§ **Activities**:
1. List every person named in the shoreline certification passage.
2. From the shoreline certification passage, return the part that opens with the words containing "Regarding the Land" and closes with "and photo descriptions.", copied verbatim.
--- Document section Enclosed Below ---
In its August 2012 decision, the ICA wrote that the Land Board didn’t disregard Diamond’s and Blair’s evidence, but instead weighed it against the state’s evidence, finding, among other things, that the photos they submitted didn’t accurately depict the high water mark and weren’t properly dated.
During the 2008 site visit, the state surveyor and DLNR staff conceded that the vegetation in the area had changed significantly since 2005 and that it was “having a notable impact on the shape and elevation of the frontal dune as well as the extend of inundation for the wash of the waves,” the memorandum continues. But they also found no evidence that the waves in the intervening years reached as far inland as they had in 2005.
Earlier this year, the Hawai`i Supreme Court agreed to hear the case. During oral arguments, several justices struggled with the Land Board’s conclusion, made without hearing live testimony, that Diamond’s and Blair’s evidence and declarations were not credible. They also seemed taken aback by the state’s reluctance to admit that the vegetation fronting Dobbin’s property was artificially induced.
“There are several findings I find simply unsupportable that the BLNR made. I’m not sure if it was even fair,” Associate Justice Simeon Acoba said.
Regarding the Land Board’s finding that was impossible to know from Blair’s testimony what the photos were purported to portray, Acoba asked Chow whether that finding contradicted Blair’s declaration, which included a list of dates and photo descriptions.
When Chow replied that Blair never stated that she took the photographs, Acoba asked whether it mattered who took them.
Whether or not Blair took them, Chow argued, the photos showed a limited amount of the property and “even if you look at the photographs, there’s no correlation to a map. … That is one of the requirements of the shoreline certification process [so] the surveyor can look at to put it into context.”
She later added that the Land Board doesn’t have to explain all of the factors it uses to determine the shoreline. The Legislature gave the board the authority to certify shorelines and once it makes a decision, there is a “presumption of validity” that the shoreline was correctly located.
--- End of Enclosed Document section ---
--- Data provided Enclosed Below ---
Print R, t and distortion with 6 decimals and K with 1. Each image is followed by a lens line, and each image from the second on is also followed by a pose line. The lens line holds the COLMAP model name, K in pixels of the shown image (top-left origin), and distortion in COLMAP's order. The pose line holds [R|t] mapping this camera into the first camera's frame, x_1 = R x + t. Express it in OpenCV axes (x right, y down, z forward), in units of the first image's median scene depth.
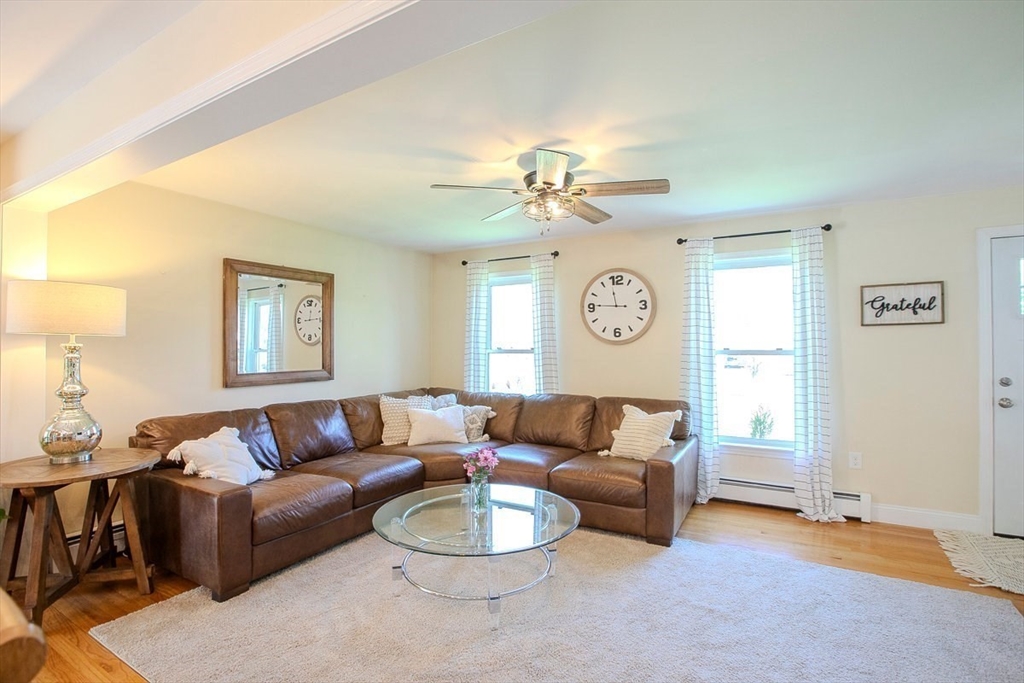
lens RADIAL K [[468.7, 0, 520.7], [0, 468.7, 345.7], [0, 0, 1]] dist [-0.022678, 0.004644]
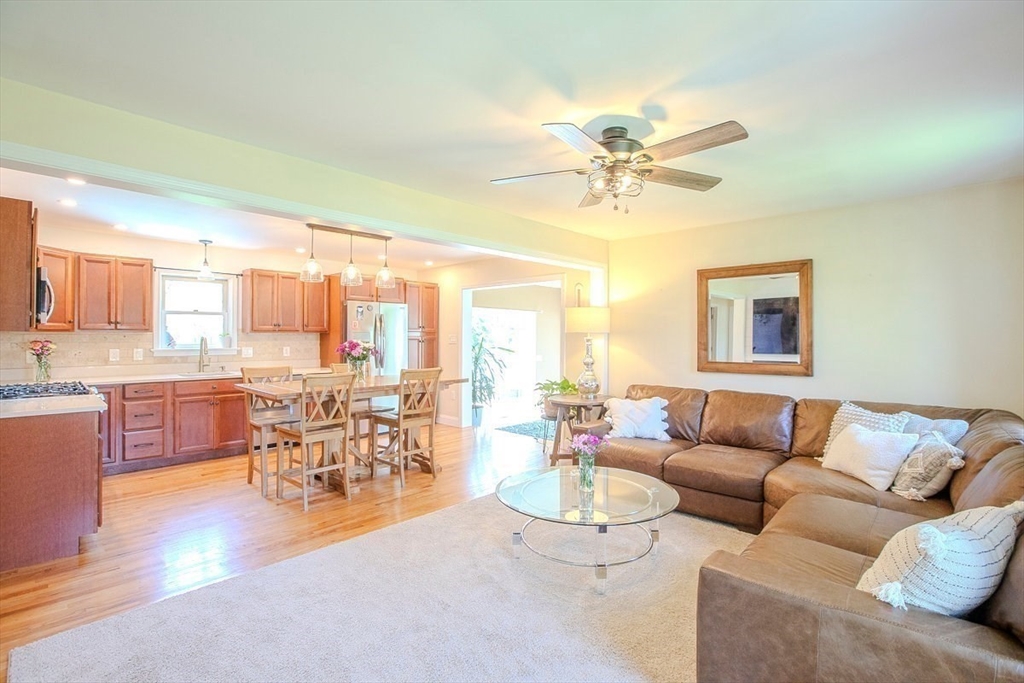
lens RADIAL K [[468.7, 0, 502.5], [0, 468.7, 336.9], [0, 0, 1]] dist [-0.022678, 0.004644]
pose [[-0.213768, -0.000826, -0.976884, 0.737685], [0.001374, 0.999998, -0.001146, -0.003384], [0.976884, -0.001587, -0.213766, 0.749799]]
--- End of Enclosed Data provided ---
--- Data provided Enclosed Below ---
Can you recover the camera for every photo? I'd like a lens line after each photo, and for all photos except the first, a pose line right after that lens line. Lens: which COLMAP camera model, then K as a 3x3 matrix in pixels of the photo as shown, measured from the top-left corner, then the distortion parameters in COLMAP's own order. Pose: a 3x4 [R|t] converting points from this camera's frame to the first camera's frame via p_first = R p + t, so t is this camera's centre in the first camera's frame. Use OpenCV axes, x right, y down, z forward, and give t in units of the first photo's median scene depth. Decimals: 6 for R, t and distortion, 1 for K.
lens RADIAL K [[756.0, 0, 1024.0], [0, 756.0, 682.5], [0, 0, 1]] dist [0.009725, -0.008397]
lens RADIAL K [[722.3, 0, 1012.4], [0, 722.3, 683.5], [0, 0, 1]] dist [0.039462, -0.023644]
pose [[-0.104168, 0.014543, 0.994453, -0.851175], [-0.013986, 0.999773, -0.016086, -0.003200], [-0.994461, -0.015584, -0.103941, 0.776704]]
--- End of Enclosed Data provided ---
§ **Answers by task**:
1. Diamond, Blair, Dobbin, Simeon Acoba, Chow

2.
Regarding the Land Board’s finding that was impossible to know from Blair’s testimony what the photos were purported to portray, Acoba asked Chow whether that finding contradicted Blair’s declaration, which included a list of dates and photo descriptions.